◆ **How to complete this task**: Output the records below again, precisely as they are written.

◆ **Pixel coordinate listings**:
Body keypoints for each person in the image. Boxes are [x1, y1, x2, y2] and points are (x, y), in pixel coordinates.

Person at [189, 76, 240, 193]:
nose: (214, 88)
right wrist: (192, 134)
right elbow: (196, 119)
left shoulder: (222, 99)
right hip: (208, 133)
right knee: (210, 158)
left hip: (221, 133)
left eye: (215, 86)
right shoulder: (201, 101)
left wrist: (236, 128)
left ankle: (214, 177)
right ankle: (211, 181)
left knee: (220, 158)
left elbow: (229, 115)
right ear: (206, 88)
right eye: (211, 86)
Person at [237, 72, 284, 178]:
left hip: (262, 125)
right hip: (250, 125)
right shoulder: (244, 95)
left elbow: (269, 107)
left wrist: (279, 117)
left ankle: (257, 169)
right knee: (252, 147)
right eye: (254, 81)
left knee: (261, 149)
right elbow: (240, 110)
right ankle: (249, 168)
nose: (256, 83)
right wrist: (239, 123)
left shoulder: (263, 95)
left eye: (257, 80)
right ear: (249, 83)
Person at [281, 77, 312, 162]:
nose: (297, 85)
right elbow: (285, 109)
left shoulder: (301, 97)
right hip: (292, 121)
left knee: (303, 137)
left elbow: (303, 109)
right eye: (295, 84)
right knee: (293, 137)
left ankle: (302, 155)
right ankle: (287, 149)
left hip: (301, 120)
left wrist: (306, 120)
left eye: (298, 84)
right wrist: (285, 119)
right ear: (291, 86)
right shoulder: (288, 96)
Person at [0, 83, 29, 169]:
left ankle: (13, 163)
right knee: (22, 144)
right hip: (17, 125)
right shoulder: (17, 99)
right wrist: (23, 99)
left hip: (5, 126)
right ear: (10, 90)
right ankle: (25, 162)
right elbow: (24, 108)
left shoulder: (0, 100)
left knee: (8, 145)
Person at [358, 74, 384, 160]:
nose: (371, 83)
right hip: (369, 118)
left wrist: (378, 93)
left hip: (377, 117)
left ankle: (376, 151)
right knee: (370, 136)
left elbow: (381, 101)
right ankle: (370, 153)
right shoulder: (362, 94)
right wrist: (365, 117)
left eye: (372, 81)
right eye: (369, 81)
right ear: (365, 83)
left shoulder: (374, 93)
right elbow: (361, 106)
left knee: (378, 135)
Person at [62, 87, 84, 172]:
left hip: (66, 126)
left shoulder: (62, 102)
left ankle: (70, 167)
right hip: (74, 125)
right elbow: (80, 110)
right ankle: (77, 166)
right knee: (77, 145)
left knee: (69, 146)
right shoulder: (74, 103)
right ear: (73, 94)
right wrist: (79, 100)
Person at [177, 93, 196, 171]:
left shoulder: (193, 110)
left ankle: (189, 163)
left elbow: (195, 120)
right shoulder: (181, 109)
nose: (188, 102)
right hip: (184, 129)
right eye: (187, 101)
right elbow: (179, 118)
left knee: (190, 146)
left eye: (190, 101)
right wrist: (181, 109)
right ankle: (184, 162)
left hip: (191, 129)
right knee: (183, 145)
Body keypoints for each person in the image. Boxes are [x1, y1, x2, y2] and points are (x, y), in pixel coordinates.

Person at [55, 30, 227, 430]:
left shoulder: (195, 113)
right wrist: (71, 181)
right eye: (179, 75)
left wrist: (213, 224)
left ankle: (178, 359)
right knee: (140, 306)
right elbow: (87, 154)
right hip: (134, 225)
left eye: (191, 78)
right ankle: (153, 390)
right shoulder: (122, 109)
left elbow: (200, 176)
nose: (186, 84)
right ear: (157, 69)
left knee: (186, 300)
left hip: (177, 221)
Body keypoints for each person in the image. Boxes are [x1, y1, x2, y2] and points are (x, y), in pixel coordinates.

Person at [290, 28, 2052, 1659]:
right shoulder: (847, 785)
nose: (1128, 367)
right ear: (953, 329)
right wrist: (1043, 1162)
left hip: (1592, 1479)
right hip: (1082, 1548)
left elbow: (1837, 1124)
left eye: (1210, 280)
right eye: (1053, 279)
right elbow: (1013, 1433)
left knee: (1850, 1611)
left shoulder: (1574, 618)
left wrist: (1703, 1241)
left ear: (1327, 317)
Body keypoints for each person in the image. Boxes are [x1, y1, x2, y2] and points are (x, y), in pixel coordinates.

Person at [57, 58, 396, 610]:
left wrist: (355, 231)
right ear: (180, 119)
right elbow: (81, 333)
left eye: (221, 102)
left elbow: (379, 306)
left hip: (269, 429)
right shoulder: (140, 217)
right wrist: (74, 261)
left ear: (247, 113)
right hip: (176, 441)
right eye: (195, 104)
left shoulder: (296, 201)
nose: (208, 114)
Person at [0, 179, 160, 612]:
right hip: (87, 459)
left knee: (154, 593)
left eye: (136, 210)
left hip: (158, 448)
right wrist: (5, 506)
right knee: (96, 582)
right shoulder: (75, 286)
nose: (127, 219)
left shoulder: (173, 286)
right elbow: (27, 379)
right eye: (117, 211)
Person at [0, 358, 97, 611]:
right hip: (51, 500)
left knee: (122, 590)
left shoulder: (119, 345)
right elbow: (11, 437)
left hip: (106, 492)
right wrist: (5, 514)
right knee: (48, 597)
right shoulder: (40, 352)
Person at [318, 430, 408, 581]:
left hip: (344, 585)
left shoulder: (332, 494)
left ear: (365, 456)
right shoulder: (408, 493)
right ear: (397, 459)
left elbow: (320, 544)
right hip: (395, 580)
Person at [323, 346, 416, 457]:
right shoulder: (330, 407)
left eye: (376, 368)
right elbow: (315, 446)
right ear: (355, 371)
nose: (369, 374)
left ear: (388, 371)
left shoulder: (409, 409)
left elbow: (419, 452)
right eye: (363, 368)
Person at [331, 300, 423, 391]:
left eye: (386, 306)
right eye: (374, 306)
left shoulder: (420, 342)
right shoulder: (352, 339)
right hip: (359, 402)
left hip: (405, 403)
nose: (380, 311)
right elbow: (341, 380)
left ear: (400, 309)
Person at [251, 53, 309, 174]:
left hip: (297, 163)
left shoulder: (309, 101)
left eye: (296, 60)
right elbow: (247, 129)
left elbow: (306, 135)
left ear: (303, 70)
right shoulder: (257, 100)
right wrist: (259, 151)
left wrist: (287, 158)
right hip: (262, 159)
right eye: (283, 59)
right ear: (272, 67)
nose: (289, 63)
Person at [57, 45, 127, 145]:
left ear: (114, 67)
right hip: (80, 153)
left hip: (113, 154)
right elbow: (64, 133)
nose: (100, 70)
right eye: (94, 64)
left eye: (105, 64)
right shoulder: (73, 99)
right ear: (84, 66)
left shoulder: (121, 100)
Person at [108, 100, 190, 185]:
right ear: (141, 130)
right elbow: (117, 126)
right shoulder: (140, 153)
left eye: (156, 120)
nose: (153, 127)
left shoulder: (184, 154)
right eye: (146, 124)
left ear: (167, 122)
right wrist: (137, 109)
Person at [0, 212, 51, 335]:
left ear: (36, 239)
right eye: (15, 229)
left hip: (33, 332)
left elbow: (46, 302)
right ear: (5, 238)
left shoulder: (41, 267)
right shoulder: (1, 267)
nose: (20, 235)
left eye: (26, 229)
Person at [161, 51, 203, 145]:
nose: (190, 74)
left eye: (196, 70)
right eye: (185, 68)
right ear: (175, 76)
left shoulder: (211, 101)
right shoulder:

◆ **Final answer**:
Body keypoints for each person in the image. Boxes are [x1, y1, x2, y2] and points are (x, y), in pixel coordinates.

Person at [189, 76, 240, 193]:
nose: (214, 88)
right wrist: (192, 134)
right elbow: (196, 119)
left shoulder: (222, 99)
right hip: (208, 133)
right knee: (210, 158)
left hip: (221, 133)
left eye: (215, 86)
right shoulder: (201, 101)
left wrist: (236, 128)
left ankle: (214, 177)
right ankle: (211, 181)
left knee: (220, 158)
left elbow: (229, 115)
right ear: (206, 88)
right eye: (211, 86)
Person at [237, 72, 284, 178]:
left hip: (262, 125)
right hip: (250, 125)
right shoulder: (244, 95)
left elbow: (269, 107)
left wrist: (279, 117)
left ankle: (257, 169)
right knee: (252, 147)
right eye: (254, 81)
left knee: (261, 149)
right elbow: (240, 110)
right ankle: (249, 168)
nose: (256, 83)
right wrist: (239, 123)
left shoulder: (263, 95)
left eye: (257, 80)
right ear: (249, 83)
Person at [281, 77, 312, 162]:
nose: (297, 85)
right elbow: (285, 109)
left shoulder: (301, 97)
right hip: (292, 121)
left knee: (303, 137)
left elbow: (303, 109)
right eye: (295, 84)
right knee: (293, 137)
left ankle: (302, 155)
right ankle: (287, 149)
left hip: (301, 120)
left wrist: (306, 120)
left eye: (298, 84)
right wrist: (285, 119)
right ear: (291, 86)
right shoulder: (288, 96)
Person at [0, 83, 29, 169]:
left ankle: (13, 163)
right knee: (22, 144)
right hip: (17, 125)
right shoulder: (17, 99)
right wrist: (23, 99)
left hip: (5, 126)
right ear: (10, 90)
right ankle: (25, 162)
right elbow: (24, 108)
left shoulder: (0, 100)
left knee: (8, 145)
Person at [358, 74, 384, 160]:
nose: (371, 83)
right hip: (369, 118)
left wrist: (378, 93)
left hip: (377, 117)
left ankle: (376, 151)
right knee: (370, 136)
left elbow: (381, 101)
right ankle: (370, 153)
right shoulder: (362, 94)
right wrist: (365, 117)
left eye: (372, 81)
right eye: (369, 81)
right ear: (365, 83)
left shoulder: (374, 93)
right elbow: (361, 106)
left knee: (378, 135)
Person at [62, 87, 84, 172]:
left hip: (66, 126)
left shoulder: (62, 102)
left ankle: (70, 167)
right hip: (74, 125)
right elbow: (80, 110)
right ankle: (77, 166)
right knee: (77, 145)
left knee: (69, 146)
right shoulder: (74, 103)
right ear: (73, 94)
right wrist: (79, 100)
Person at [177, 93, 196, 171]:
left shoulder: (193, 110)
left ankle: (189, 163)
left elbow: (195, 120)
right shoulder: (181, 109)
nose: (188, 102)
right hip: (184, 129)
right eye: (187, 101)
right elbow: (179, 118)
left knee: (190, 146)
left eye: (190, 101)
right wrist: (181, 109)
right ankle: (184, 162)
left hip: (191, 129)
right knee: (183, 145)
Body keypoints for each person in the image. Boxes are [x1, y1, x2, y2] and points are (x, y), in pixel coordinates.

Person at [55, 30, 227, 430]:
left shoulder: (195, 113)
right wrist: (71, 181)
right eye: (179, 75)
left wrist: (213, 224)
left ankle: (178, 359)
right knee: (140, 306)
right elbow: (87, 154)
right hip: (134, 225)
left eye: (191, 78)
right ankle: (153, 390)
right shoulder: (122, 109)
left elbow: (200, 176)
nose: (186, 84)
right ear: (157, 69)
left knee: (186, 300)
left hip: (177, 221)
Body keypoints for each person in the image. Boxes are [x1, y1, x2, y2] and points are (x, y), in pixel coordinates.

Person at [290, 28, 2052, 1659]:
right shoulder: (847, 785)
nose: (1128, 367)
right ear: (953, 329)
right wrist: (1043, 1162)
left hip: (1592, 1479)
right hip: (1082, 1548)
left elbow: (1837, 1124)
left eye: (1210, 280)
right eye: (1053, 279)
right elbow: (1013, 1433)
left knee: (1850, 1611)
left shoulder: (1574, 618)
left wrist: (1703, 1241)
left ear: (1327, 317)
Body keypoints for each person in the image. Boxes are [x1, y1, x2, y2] and points are (x, y), in pixel coordinates.

Person at [57, 58, 396, 610]:
left wrist: (355, 231)
right ear: (180, 119)
right elbow: (81, 333)
left eye: (221, 102)
left elbow: (379, 306)
left hip: (269, 429)
right shoulder: (140, 217)
right wrist: (74, 261)
left ear: (247, 113)
right hip: (176, 441)
right eye: (195, 104)
left shoulder: (296, 201)
nose: (208, 114)
Person at [0, 179, 160, 612]:
right hip: (87, 459)
left knee: (154, 593)
left eye: (136, 210)
left hip: (158, 448)
right wrist: (5, 506)
right knee: (96, 582)
right shoulder: (75, 286)
nose: (127, 219)
left shoulder: (173, 286)
right elbow: (27, 379)
right eye: (117, 211)
Person at [0, 358, 97, 611]:
right hip: (51, 500)
left knee: (122, 590)
left shoulder: (119, 345)
right elbow: (11, 437)
left hip: (106, 492)
right wrist: (5, 514)
right knee: (48, 597)
right shoulder: (40, 352)
Person at [318, 430, 408, 581]:
left hip: (344, 585)
left shoulder: (332, 494)
left ear: (365, 456)
right shoulder: (408, 493)
right ear: (397, 459)
left elbow: (320, 544)
right hip: (395, 580)
Person at [323, 346, 416, 457]:
right shoulder: (330, 407)
left eye: (376, 368)
right elbow: (315, 446)
right ear: (355, 371)
nose: (369, 374)
left ear: (388, 371)
left shoulder: (409, 409)
left elbow: (419, 452)
right eye: (363, 368)
Person at [331, 300, 423, 391]:
left eye: (386, 306)
right eye: (374, 306)
left shoulder: (420, 342)
right shoulder: (352, 339)
right hip: (359, 402)
left hip: (405, 403)
nose: (380, 311)
right elbow: (341, 380)
left ear: (400, 309)
Person at [251, 53, 309, 174]:
left hip: (297, 163)
left shoulder: (309, 101)
left eye: (296, 60)
right elbow: (247, 129)
left elbow: (306, 135)
left ear: (303, 70)
right shoulder: (257, 100)
right wrist: (259, 151)
left wrist: (287, 158)
right hip: (262, 159)
right eye: (283, 59)
right ear: (272, 67)
nose: (289, 63)
Person at [57, 45, 127, 145]:
left ear: (114, 67)
right hip: (80, 153)
left hip: (113, 154)
right elbow: (64, 133)
nose: (100, 70)
right eye: (94, 64)
left eye: (105, 64)
right shoulder: (73, 99)
right ear: (84, 66)
left shoulder: (121, 100)
Person at [108, 100, 190, 185]:
right ear: (141, 130)
right elbow: (117, 126)
right shoulder: (140, 153)
left eye: (156, 120)
nose: (153, 127)
left shoulder: (184, 154)
right eye: (146, 124)
left ear: (167, 122)
right wrist: (137, 109)
Person at [0, 212, 51, 335]:
left ear: (36, 239)
right eye: (15, 229)
left hip: (33, 332)
left elbow: (46, 302)
right ear: (5, 238)
left shoulder: (41, 267)
right shoulder: (1, 267)
nose: (20, 235)
left eye: (26, 229)
Person at [161, 51, 203, 145]:
nose: (190, 74)
left eye: (196, 70)
right eye: (185, 68)
right ear: (175, 76)
left shoulder: (211, 101)
right shoulder:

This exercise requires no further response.